“Furiously inventive, beautifully crafted and remarkably assured, Swimmer among the Stars announces the arrival of a blazing new talent,” reads the jacket blurb on Kanishk Tharoor’s debut volume of short fiction. Blurbers who perpetrate such enormities under the veil of anonymity should be hunted down and sacrificed on a slab
of basalt under a full moon. They jeopardise literary careers by raising reader expectation to such a pitch that the pages between the jackets can only hold anticlimax. Tharoor’s fiction reveals a lively mind deeply interested in the world, across categories of knowledge. Besides — and this marks him apart — he is keenly aware that every tale worth telling has been told many times before, will be told ever after, and only one of those tellings can be his. There is an old-world humility in this, which contrasts sharply with the turgid prose of the blurb.
Recursiveness is the hallmark of Tharoor’s short fiction. The most talked about story in this book — perhaps because it is the very first — concerns the voyage of an elephant from Cochin to Morocco, exiled to please the heart of a princess. Apparently based on a true story, it also recalls the 15th century cargo manifests of the Chinese admiral Zheng He (or Cheng Ho), who brought back giraffes from east Africa for his emperor, who was young enough to value exotic animals over mere valuables. According to one tradition, Zheng’s ships also took a baby rhinoceros from Tamluk in Bengal, but that could be yet another fiction.
History, philology and their sister arts form the armature of many of these stories. There is an Alexander cycle, which recalls the era of heroic romances which almost all cultures have witnessed. ‘Tale of the Teahouse’ visualises a Central Asian city waiting for the barbarian horde, and reminds readers that less mature cultures have often been drivers of history in this region, at the expense of decadent civilisations. ‘The Astrolabe’ is set in the early days of colonial exploration, when terra incognita was the realm of the improbably possible.
The most successful of Tharoor’s fictions is ‘Letters Home’, a series of fragments which begin and end rather suddenly, and indicate the contours of Tharoor’s wide reading. The influences are diverse, though they all appeal to a certain bent of mind — the mark of Dubliners and Ficciones is clearly visible, but there are echoes of numerous traditions, ranging from Kafka and Gaiman via JG Ballard to Silver Age science fiction.
The last is seen to best advantage in ‘A United Nations in Space’, in which diplomats aboard a space station observe the mutually assured destruction of their home countries from orbit.
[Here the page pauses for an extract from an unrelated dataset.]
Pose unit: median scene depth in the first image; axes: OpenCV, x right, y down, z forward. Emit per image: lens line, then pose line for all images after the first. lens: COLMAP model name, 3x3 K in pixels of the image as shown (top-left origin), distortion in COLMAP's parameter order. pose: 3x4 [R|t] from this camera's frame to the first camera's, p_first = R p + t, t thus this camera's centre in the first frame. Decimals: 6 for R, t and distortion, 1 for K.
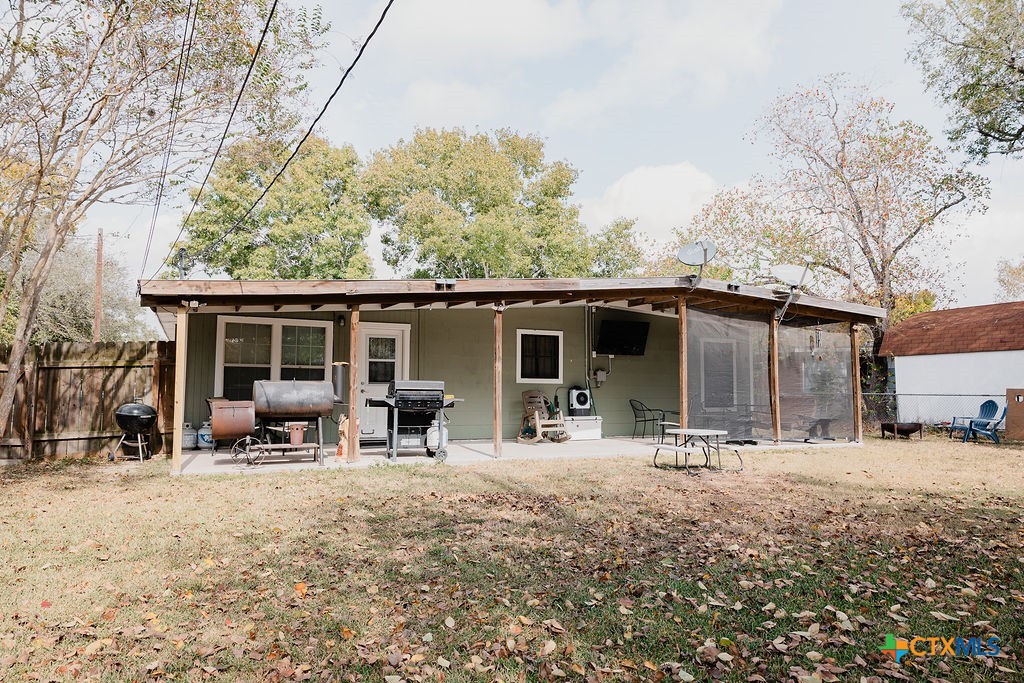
lens RADIAL K [[688.3, 0, 512.0], [0, 688.3, 341.5], [0, 0, 1]] dist [0.001898, 0.001060]
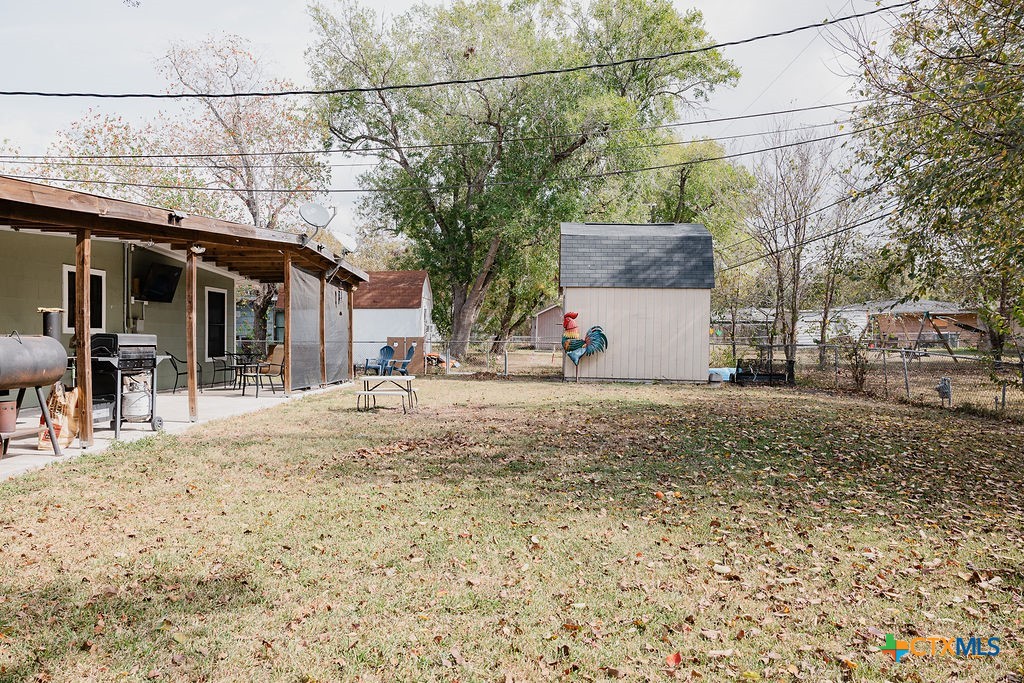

The sci-fi touches are crucial to the plot but appear almost unobtrusively, for instance in the behaviour of sand in low gravity, and the overheads of maintaining artificial gravity in space.
Some of Tharoor’s stories are unremarkable, but the only failure is ‘The Fall of an Eyelash’, which is desperately maudlin, and not in an Erich Segal sort of way. And there is a rare slip-up in the Alexander cycle, where Tharoor writes of the smoke from naval guns — clearly an anachronism.
Apart from wide-ranging influences and a gentle but firm grasp over prose which aspires to the condition of poetry, Tharoor’s greatest strength is the elegant brevity of his writing. He knows when to fold his hand and let go of a story, even if it is formally incomplete. He faces a crucial test now. He has ventured into a genre where endings are routinely deferred. He is writing a novel, and publishers can get surprisingly petty if novelists fail to write to the length agreed upon in advance. Hopefully, as he attempts his first novel, Tharoor will be able to retain his sense of an ending.